The business case for investment in a virtual face to face meeting technology, with simultaneous speech translation is the following: The solution proposed is a necessity because of growing tendencies towards outsourcing and offshore work. While offshore outsourcing makes processes cheaper, it has also made communication and collaboration more difficult. There is a demand for technologies which enable cross-platform collaboration, and it has been acknowledged that face to face meetings are very important for team cohesion.
“Successful collaboration and team performance depends, to some extent, on the socialisation of the dispersed team members.” (OSHRI 2007: 26)
There are all sorts of other opportunities that such technology could offer, it is suitable for international board-room meetings, working group session of international organisations, and multi-location group project work.
The idea that I have for immersive virtual reality meetings, with simultaneous translation is fascinating, however, it is in the realm of ‘Product Design’, ideally now I would have a conversation with a ‘Product Engineer’ to fit the design to the limits of current technology.
I have conducted research into what is possible with current virtual reality, that is relevant to this project, and there are a series of questions which I have needed to answer in order to ground this product in reality.
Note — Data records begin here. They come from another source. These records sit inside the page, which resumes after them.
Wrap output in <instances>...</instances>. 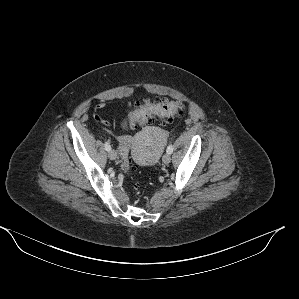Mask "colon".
Segmentation results:
<instances>
[{"label": "colon", "mask_w": 299, "mask_h": 299, "mask_svg": "<svg viewBox=\"0 0 299 299\" xmlns=\"http://www.w3.org/2000/svg\"><path fill=\"white\" fill-rule=\"evenodd\" d=\"M185 106L173 100L157 98L151 101H143L133 113L131 121L134 125L145 126L155 119L163 122L171 121L176 115L183 113ZM129 148L125 147L120 154L121 168L125 173L130 172L128 159Z\"/></svg>", "instance_id": "5ec220e1"}]
</instances>
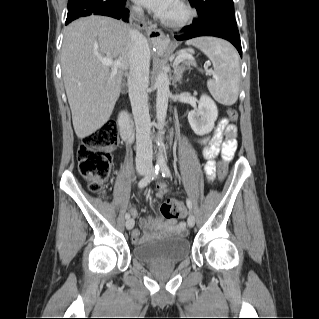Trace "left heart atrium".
<instances>
[{
    "label": "left heart atrium",
    "mask_w": 319,
    "mask_h": 319,
    "mask_svg": "<svg viewBox=\"0 0 319 319\" xmlns=\"http://www.w3.org/2000/svg\"><path fill=\"white\" fill-rule=\"evenodd\" d=\"M137 3L152 10L159 16H164L174 0H135Z\"/></svg>",
    "instance_id": "1"
}]
</instances>
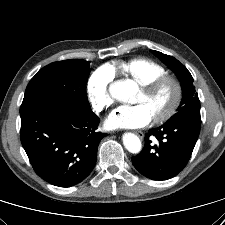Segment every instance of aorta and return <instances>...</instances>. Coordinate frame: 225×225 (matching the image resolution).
Returning <instances> with one entry per match:
<instances>
[{
    "label": "aorta",
    "instance_id": "1",
    "mask_svg": "<svg viewBox=\"0 0 225 225\" xmlns=\"http://www.w3.org/2000/svg\"><path fill=\"white\" fill-rule=\"evenodd\" d=\"M136 90L137 85L132 80H119L110 87L111 94L122 102H130ZM123 144L130 153L137 154L141 151V141L133 133H125L123 135Z\"/></svg>",
    "mask_w": 225,
    "mask_h": 225
}]
</instances>
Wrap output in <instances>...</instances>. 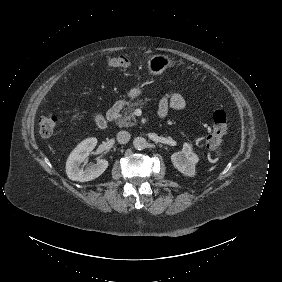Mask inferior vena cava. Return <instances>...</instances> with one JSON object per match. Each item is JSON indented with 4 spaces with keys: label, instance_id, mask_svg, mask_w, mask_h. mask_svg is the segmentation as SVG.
I'll use <instances>...</instances> for the list:
<instances>
[{
    "label": "inferior vena cava",
    "instance_id": "1",
    "mask_svg": "<svg viewBox=\"0 0 282 282\" xmlns=\"http://www.w3.org/2000/svg\"><path fill=\"white\" fill-rule=\"evenodd\" d=\"M130 140V133L128 131H119L117 133V141L120 144H126Z\"/></svg>",
    "mask_w": 282,
    "mask_h": 282
}]
</instances>
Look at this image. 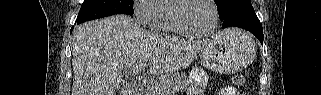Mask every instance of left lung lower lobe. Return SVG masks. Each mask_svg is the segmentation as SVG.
Listing matches in <instances>:
<instances>
[{
	"label": "left lung lower lobe",
	"instance_id": "1",
	"mask_svg": "<svg viewBox=\"0 0 321 95\" xmlns=\"http://www.w3.org/2000/svg\"><path fill=\"white\" fill-rule=\"evenodd\" d=\"M221 20L223 28L235 26L246 29L263 43V29L251 4L234 9Z\"/></svg>",
	"mask_w": 321,
	"mask_h": 95
}]
</instances>
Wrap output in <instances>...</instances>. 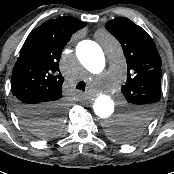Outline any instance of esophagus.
<instances>
[{
    "mask_svg": "<svg viewBox=\"0 0 174 174\" xmlns=\"http://www.w3.org/2000/svg\"><path fill=\"white\" fill-rule=\"evenodd\" d=\"M91 98H93V96H87L85 99L90 100Z\"/></svg>",
    "mask_w": 174,
    "mask_h": 174,
    "instance_id": "1",
    "label": "esophagus"
}]
</instances>
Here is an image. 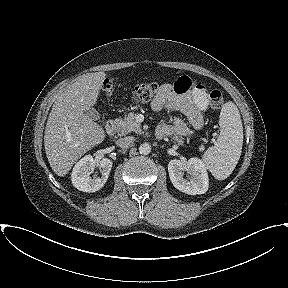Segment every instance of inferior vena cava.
Returning <instances> with one entry per match:
<instances>
[{"label":"inferior vena cava","instance_id":"obj_1","mask_svg":"<svg viewBox=\"0 0 288 288\" xmlns=\"http://www.w3.org/2000/svg\"><path fill=\"white\" fill-rule=\"evenodd\" d=\"M134 141V138L132 136H127V137H124V138H120L116 141V144L119 146V147H122V148H127L129 147Z\"/></svg>","mask_w":288,"mask_h":288}]
</instances>
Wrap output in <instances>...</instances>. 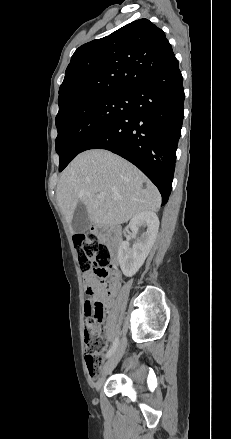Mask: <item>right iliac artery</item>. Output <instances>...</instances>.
Segmentation results:
<instances>
[{
  "label": "right iliac artery",
  "instance_id": "82829eb1",
  "mask_svg": "<svg viewBox=\"0 0 231 439\" xmlns=\"http://www.w3.org/2000/svg\"><path fill=\"white\" fill-rule=\"evenodd\" d=\"M118 338L115 339L112 347L109 349V351L106 354V358H109L116 350L117 346H118Z\"/></svg>",
  "mask_w": 231,
  "mask_h": 439
}]
</instances>
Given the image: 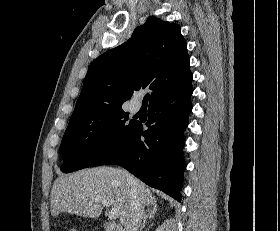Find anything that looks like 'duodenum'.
<instances>
[{
    "instance_id": "obj_1",
    "label": "duodenum",
    "mask_w": 280,
    "mask_h": 231,
    "mask_svg": "<svg viewBox=\"0 0 280 231\" xmlns=\"http://www.w3.org/2000/svg\"><path fill=\"white\" fill-rule=\"evenodd\" d=\"M103 227L104 231H123L122 227L108 220L103 221Z\"/></svg>"
}]
</instances>
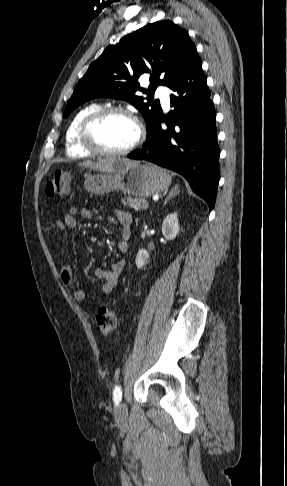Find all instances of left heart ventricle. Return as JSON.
Instances as JSON below:
<instances>
[{
    "label": "left heart ventricle",
    "mask_w": 287,
    "mask_h": 486,
    "mask_svg": "<svg viewBox=\"0 0 287 486\" xmlns=\"http://www.w3.org/2000/svg\"><path fill=\"white\" fill-rule=\"evenodd\" d=\"M135 134V126L128 118L122 115H111L94 127L92 137L100 148L115 151L129 145Z\"/></svg>",
    "instance_id": "obj_1"
}]
</instances>
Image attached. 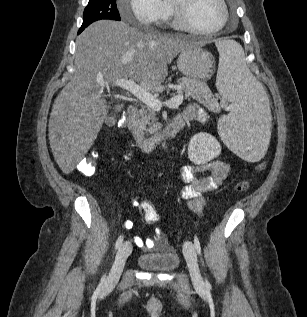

Essentially, I am talking about a product that uses a Head Mounted Display [HMD], and earphones for sound transmission. The HMD allows the user to enter into and experience virtual reality, seeing other people there, and being able to interact with them. The translation aspect is relatively simple as this can be done through an earpiece and microphone. The design of the 3-D environment itself is also relatively simple.
What is also essential is a camera which can capture my movement and my facial expression. Given the limits of technology, it is not possible for the camera on my computer to capture my movement and my facial expression. There are many problems relating to this, such as the following:
In order to capture my positioning to accurately represent my body positioning in VR, five cameras would be needed, in five quadrants around me, so that if I was sitting in a virtual roundtable meeting, the sides of my face would be accurately displayed, people sitting next to me would also require a different image than those sitting opposite me.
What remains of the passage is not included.